My quirky imagination led me to “play” with just 4 ingredients, but these are jam-packed and supercharged to fire up her immune system.
Steam Sweet Potato with Red Spinach, Onions and Garlic
~ makes 1 serving
1 Sweet potato – steam in whole
A handful of red spinach – loosely chopped
1 portion big onion – diced
Garlic – mashed or chopped
1) Steam sweet potato (leave skin on) for 20-30 minutes under medium-high flame. Test with fork for desired doneness. Ideally, it should be “soft enough to mash” guide so that it is easy to scoop. Remove skin before using ice cream scoop.

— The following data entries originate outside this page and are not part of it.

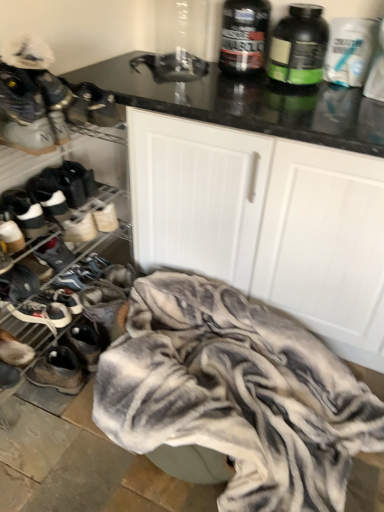
Question: Is dark gray suede sneaker at lower left, acting as the eighth footwear starting from the top, with white textured blanket at lower center?

Choices:
 (A) yes
 (B) no

Answer: (B)

Question: Does dark gray suede sneaker at lower left, placed as the 2th footwear when sorted from bottom to top, appear on the right side of white textured blanket at lower center?

Choices:
 (A) yes
 (B) no

Answer: (B)

Question: Would you say dark gray suede sneaker at lower left, acting as the eighth footwear starting from the top, contains white textured blanket at lower center?

Choices:
 (A) no
 (B) yes

Answer: (A)

Question: Considering the relative sizes of dark gray suede sneaker at lower left, acting as the eighth footwear starting from the top, and white textured blanket at lower center in the image provided, is dark gray suede sneaker at lower left, acting as the eighth footwear starting from the top, smaller than white textured blanket at lower center?

Choices:
 (A) yes
 (B) no

Answer: (A)

Question: Could you tell me if dark gray suede sneaker at lower left, placed as the 2th footwear when sorted from bottom to top, is turned towards white textured blanket at lower center?

Choices:
 (A) no
 (B) yes

Answer: (B)

Question: From the image's perspective, is white leather sneakers at left, placed as the fourth footwear when sorted from bottom to top, located above or below white matte cabinet at center?

Choices:
 (A) below
 (B) above

Answer: (A)

Question: In terms of height, does white leather sneakers at left, which is the 6th footwear in top-to-bottom order, look taller or shorter compared to white matte cabinet at center?

Choices:
 (A) tall
 (B) short

Answer: (B)

Question: Is white leather sneakers at left, placed as the fourth footwear when sorted from bottom to top, inside the boundaries of white matte cabinet at center, or outside?

Choices:
 (A) outside
 (B) inside

Answer: (A)

Question: Looking at their shapes, would you say white leather sneakers at left, placed as the fourth footwear when sorted from bottom to top, is wider or thinner than white matte cabinet at center?

Choices:
 (A) thin
 (B) wide

Answer: (A)

Question: Considering the positions of suede brown shoe at lower left, placed as the 7th footwear when sorted from top to bottom, and white suede sneaker at left, acting as the 7th footwear starting from the bottom, in the image, is suede brown shoe at lower left, placed as the 7th footwear when sorted from top to bottom, wider or thinner than white suede sneaker at left, acting as the 7th footwear starting from the bottom,?

Choices:
 (A) wide
 (B) thin

Answer: (A)

Question: Is suede brown shoe at lower left, placed as the 7th footwear when sorted from top to bottom, inside the boundaries of white suede sneaker at left, acting as the 7th footwear starting from the bottom, or outside?

Choices:
 (A) inside
 (B) outside

Answer: (B)

Question: Is suede brown shoe at lower left, placed as the 7th footwear when sorted from top to bottom, taller or shorter than white suede sneaker at left, acting as the 7th footwear starting from the bottom?

Choices:
 (A) tall
 (B) short

Answer: (B)

Question: From a real-world perspective, is suede brown shoe at lower left, which is the third footwear from bottom to top, above or below white suede sneaker at left, arranged as the third footwear when viewed from the top?

Choices:
 (A) below
 (B) above

Answer: (A)

Question: From a real-world perspective, is white suede sneakers at left, the second footwear when ordered from top to bottom, above or below dark gray suede sneaker at lower left, acting as the eighth footwear starting from the top?

Choices:
 (A) below
 (B) above

Answer: (B)

Question: Considering the relative positions of white suede sneakers at left, which is the 8th footwear from bottom to top, and dark gray suede sneaker at lower left, placed as the 2th footwear when sorted from bottom to top, in the image provided, is white suede sneakers at left, which is the 8th footwear from bottom to top, to the left or to the right of dark gray suede sneaker at lower left, placed as the 2th footwear when sorted from bottom to top,?

Choices:
 (A) right
 (B) left

Answer: (A)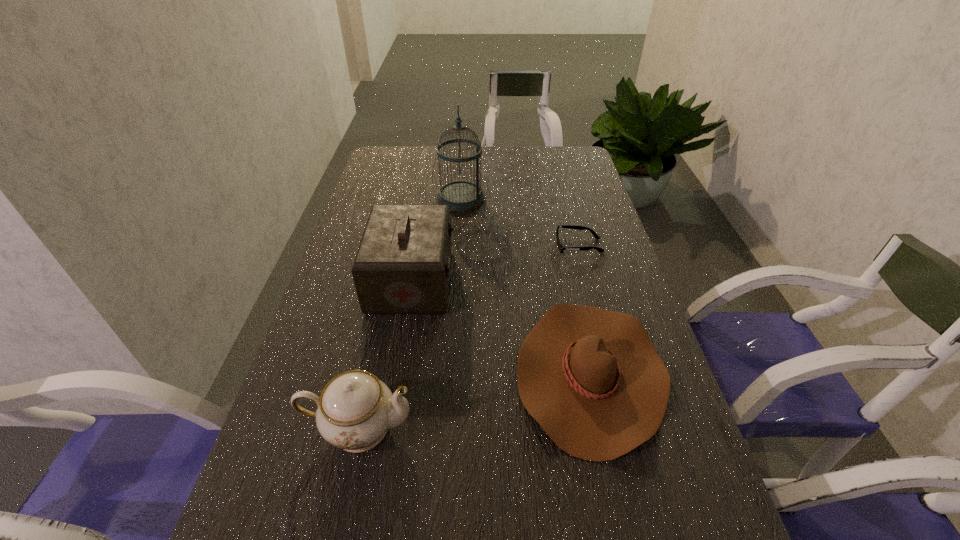
Locate an element on the screen. The height and width of the screenshot is (540, 960). free location located 0.300m on the front-facing side of the shortest object is located at coordinates (454, 246).

Find the location of a particular element. The image size is (960, 540). vacant position located 0.100m on the front-facing side of the shortest object is located at coordinates click(x=522, y=246).

Locate an element on the screen. Image resolution: width=960 pixels, height=540 pixels. vacant point located on the front-facing side of the shortest object is located at coordinates (454, 246).

In order to click on the first-aid kit that is at the left edge in this screenshot , I will do `click(402, 266)`.

Identify the location of chinaware at the left edge. The height and width of the screenshot is (540, 960). (355, 409).

Identify the location of cowboy hat that is positioned at the right edge. click(x=592, y=379).

Where is `sunglasses that is at the right edge`? The width and height of the screenshot is (960, 540). sunglasses that is at the right edge is located at coordinates (560, 247).

Image resolution: width=960 pixels, height=540 pixels. What are the coordinates of `free space at the far edge of the desktop` in the screenshot? It's located at (456, 174).

At what (x,y) coordinates should I click in order to perform the action: click on free spot at the left edge of the desktop. Please return your answer as a coordinate pair (x, y). The image size is (960, 540). Looking at the image, I should click on (337, 284).

Locate an element on the screen. This screenshot has height=540, width=960. free space at the right edge is located at coordinates (646, 513).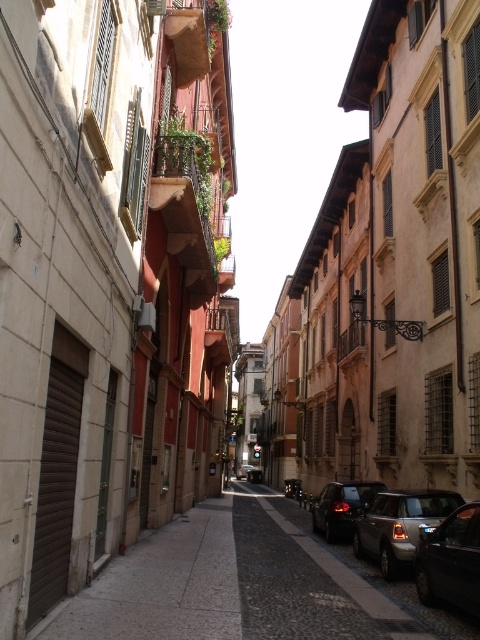
You are standing at the entrance of the historic European city street. You see the cobblestone pavement at center. If you were to walk straight ahead, would you be moving towards the parked cars on the right side of the street?

The cobblestone pavement at center is located at point 0.914 on the x axis and 0.515 on the y axis. Since the parked cars are on the right side of the street, walking straight ahead along the pavement would keep you on the center path, not directly towards the parked cars. However, depending on the street layout, you might be moving parallel to the parked cars on the right side.

You are a tourist standing on the cobblestone street in the historic European city. You see two points marked on the map. The first point is at coordinates point (105, 618) and the second is at point (312, 529). If you want to visit both points, which point should you visit first to ensure you don

Answer: Point (105, 618) is in front of point (312, 529), so you should visit point (105, 618) first before moving to the second point.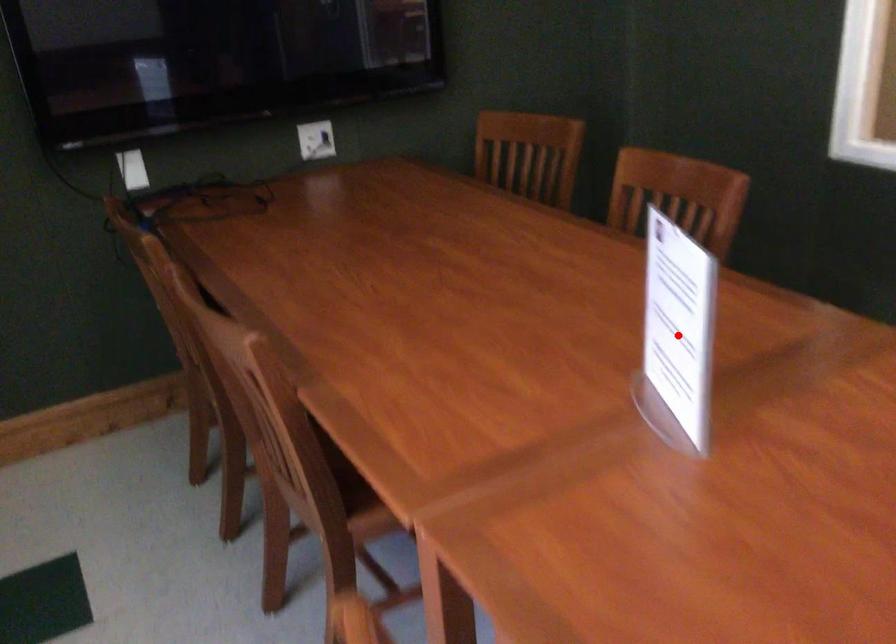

2) While sweet potato is being steamed, prepare remaining ingredients as above. When sweet potato is soft, turn off flame and let it sit in wok. Stir fry the remaining ingredients with olive oil (we use Naturel brand) in a separate pan. Add a small dose of water to let spinach simmer and sautee for a few minutes.
3) While waiting for spinach to cook, peel skin of sweet potato and scoop out desired amount onto serving plate/bowl. By now, the spinach should be done. Turn off the flame of pan and serve spinach on the same plate/bowl or as desired. Prepare to serve!
So, how would that turn out?
– Onions and garlics are favoured for their natural antibiotic, anti-viral, anti-inflammatory properties. These compounds help your body to recover and stand guard against invaders. Find out more here.
– Sweet potato is starch-rich, so if your bub is taking a substantial amount of it, skip other carbs like rice and noodles. It also contains no saturated fats and cholesterol, which is great for adults too! Go easy on it though, if you’re dieting :P
– Feel free to swop spinach (high in Iron and Vitamins A, C, E and K!) with other vegs like kale or other greens (or yellow, or orange, or purple, or red!) ones.
If your little bubs are unwell too, make sure they drink plenty of fluids as well! Keeping hydrated is a positive way to speeding recovery. Fluids can come in the form of soups, water, juices, breastmilk/formula and milk.